● Instructions to follow
Search the records for lines with the word "username" and copy each match.

● Task data

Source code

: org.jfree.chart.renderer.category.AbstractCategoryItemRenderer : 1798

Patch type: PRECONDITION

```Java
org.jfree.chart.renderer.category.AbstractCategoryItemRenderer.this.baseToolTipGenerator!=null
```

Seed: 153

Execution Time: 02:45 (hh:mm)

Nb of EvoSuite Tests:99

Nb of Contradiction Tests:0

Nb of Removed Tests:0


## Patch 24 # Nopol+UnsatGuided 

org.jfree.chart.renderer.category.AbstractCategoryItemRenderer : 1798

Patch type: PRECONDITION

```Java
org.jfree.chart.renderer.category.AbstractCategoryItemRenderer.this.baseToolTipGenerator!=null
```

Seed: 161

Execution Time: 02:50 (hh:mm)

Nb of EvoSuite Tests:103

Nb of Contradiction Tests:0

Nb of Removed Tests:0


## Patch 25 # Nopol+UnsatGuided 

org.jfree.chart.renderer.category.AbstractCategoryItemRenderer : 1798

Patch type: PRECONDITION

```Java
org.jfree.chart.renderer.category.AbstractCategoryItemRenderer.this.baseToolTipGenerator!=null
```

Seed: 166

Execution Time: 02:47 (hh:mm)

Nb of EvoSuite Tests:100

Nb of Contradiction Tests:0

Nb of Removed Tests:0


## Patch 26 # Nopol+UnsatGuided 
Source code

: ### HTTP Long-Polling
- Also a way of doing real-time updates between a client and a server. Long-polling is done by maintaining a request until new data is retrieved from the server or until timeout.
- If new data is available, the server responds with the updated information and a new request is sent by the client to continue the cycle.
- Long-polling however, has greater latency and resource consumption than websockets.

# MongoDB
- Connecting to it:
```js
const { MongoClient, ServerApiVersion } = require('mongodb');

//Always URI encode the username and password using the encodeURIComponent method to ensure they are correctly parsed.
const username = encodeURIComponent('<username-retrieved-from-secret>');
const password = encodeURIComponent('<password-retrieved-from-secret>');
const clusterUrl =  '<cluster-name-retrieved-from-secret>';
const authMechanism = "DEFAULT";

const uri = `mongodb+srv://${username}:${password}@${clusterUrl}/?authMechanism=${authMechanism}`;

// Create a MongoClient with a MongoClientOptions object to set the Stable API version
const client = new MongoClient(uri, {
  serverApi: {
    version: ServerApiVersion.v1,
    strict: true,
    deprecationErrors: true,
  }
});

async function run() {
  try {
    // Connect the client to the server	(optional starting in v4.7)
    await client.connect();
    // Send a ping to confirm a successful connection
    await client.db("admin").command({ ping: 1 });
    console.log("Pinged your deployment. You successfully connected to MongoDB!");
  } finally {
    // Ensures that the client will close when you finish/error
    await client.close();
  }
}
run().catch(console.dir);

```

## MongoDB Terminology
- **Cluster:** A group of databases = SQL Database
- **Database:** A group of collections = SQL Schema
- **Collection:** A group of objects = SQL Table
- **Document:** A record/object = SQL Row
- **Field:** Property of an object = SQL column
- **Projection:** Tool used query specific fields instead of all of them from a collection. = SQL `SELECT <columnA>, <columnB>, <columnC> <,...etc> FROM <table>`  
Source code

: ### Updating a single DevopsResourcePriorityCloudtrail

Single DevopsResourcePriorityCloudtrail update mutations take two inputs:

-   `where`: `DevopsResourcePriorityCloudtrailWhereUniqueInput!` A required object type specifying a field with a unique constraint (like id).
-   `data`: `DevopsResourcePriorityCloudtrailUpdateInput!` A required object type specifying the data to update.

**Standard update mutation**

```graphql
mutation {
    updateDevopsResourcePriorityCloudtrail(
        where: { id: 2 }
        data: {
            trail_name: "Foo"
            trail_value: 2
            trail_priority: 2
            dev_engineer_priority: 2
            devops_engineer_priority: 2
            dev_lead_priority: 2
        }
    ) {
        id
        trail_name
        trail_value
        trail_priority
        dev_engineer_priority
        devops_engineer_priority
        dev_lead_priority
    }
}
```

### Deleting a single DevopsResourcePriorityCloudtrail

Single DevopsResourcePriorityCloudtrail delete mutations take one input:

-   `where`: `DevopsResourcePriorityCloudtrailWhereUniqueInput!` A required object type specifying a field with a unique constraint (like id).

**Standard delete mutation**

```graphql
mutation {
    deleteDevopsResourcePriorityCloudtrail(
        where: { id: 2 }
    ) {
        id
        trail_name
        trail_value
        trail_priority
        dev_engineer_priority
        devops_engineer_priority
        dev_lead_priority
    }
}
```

● Exercise output
//Always URI encode the username and password using the encodeURIComponent method to ensure they are correctly parsed.
const username = encodeURIComponent('<username-retrieved-from-secret>');
const uri = `mongodb+srv://${username}:${password}@${clusterUrl}/?authMechanism=${authMechanism}`;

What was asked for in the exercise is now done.